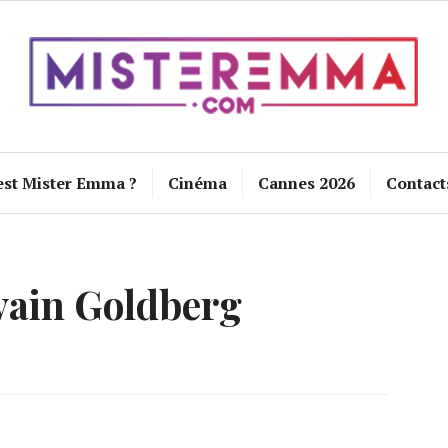
est Mister Emma ?
Cinéma
Cannes 2026
Contact
vain Goldberg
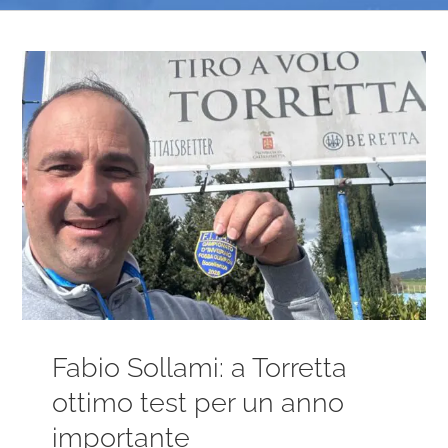
Ingrandisci
immagine
Fabio Sollami: a Torretta
ottimo test per un anno
importante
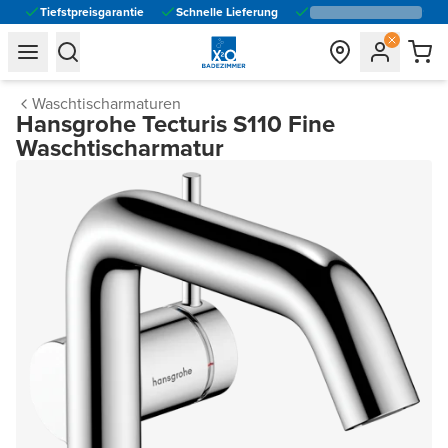
Tiefstpreisgarantie
Schnelle Lieferung
general.navigation.toggle_menu.label
general.navigation.toggle_menu.label
Waschtischarmaturen
Hansgrohe Tecturis S110 Fine
Waschtischarmatur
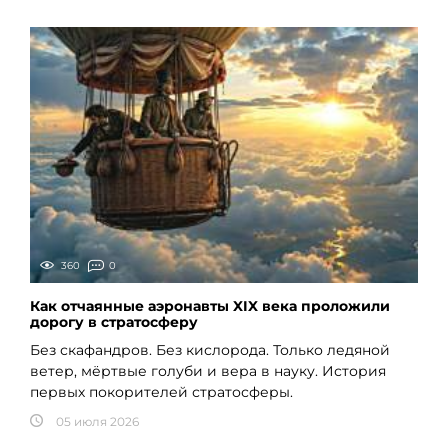
360
0
Как отчаянные аэронавты XIX века проложили
дорогу в стратосферу
Без скафандров. Без кислорода. Только ледяной
ветер, мёртвые голуби и вера в науку. История
первых покорителей стратосферы.
05 июля 2026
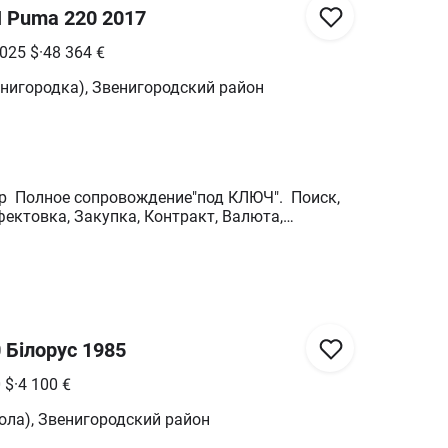
в прошлом году были перебраны генератор и
H Puma 220 2017
лная копия т 25, по узлам и агрегатам
 025
$
·
48 364
€
нигородка), Звенигородский район
ор Полное сопровождение"под КЛЮЧ". Поиск,
фектовка, Закупка, Контракт, Валюта,
а, растаможка, Доставка в хозяйство, Пакет
-2300€, Стандарт-3300€, VIP (+гарантия) -
 Білорус 1985
0
$
·
4 100
€
ола), Звенигородский район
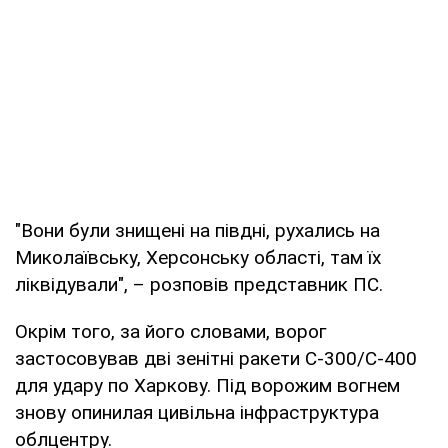
"Вони були знищені на півдні, рухались на
Миколаївську, Херсонську області, там їх
ліквідували", – розповів представник ПС.
Окрім того, за його словами, ворог
застосовував дві зенітні ракети С-300/С-400
для удару по Харкову. Під ворожим вогнем
знову опинилая цивільна інфраструктура
облцентру.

WHAT YOU SHOULD DO -
Each line of the records is to be reproduced exactly, and each picture dropped.

ANSWER SECTION -
est Mister Emma ?
Cinéma
Cannes 2026
Contact
vain Goldberg
Ingrandisci
immagine
Fabio Sollami: a Torretta
ottimo test per un anno
importante
Tiefstpreisgarantie
Schnelle Lieferung
general.navigation.toggle_menu.label
general.navigation.toggle_menu.label
Waschtischarmaturen
Hansgrohe Tecturis S110 Fine
Waschtischarmatur
360
0
Как отчаянные аэронавты XIX века проложили
дорогу в стратосферу
Без скафандров. Без кислорода. Только ледяной
ветер, мёртвые голуби и вера в науку. История
первых покорителей стратосферы.
05 июля 2026
в прошлом году были перебраны генератор и
H Puma 220 2017
лная копия т 25, по узлам и агрегатам
 025
$
·
48 364
€
нигородка), Звенигородский район
ор Полное сопровождение"под КЛЮЧ". Поиск,
фектовка, Закупка, Контракт, Валюта,
а, растаможка, Доставка в хозяйство, Пакет
-2300€, Стандарт-3300€, VIP (+гарантия) -
 Білорус 1985
0
$
·
4 100
€
ола), Звенигородский район
"Вони були знищені на півдні, рухались на
Миколаївську, Херсонську області, там їх
ліквідували", – розповів представник ПС.
Окрім того, за його словами, ворог
застосовував дві зенітні ракети С-300/С-400
для удару по Харкову. Під ворожим вогнем
знову опинилая цивільна інфраструктура
облцентру.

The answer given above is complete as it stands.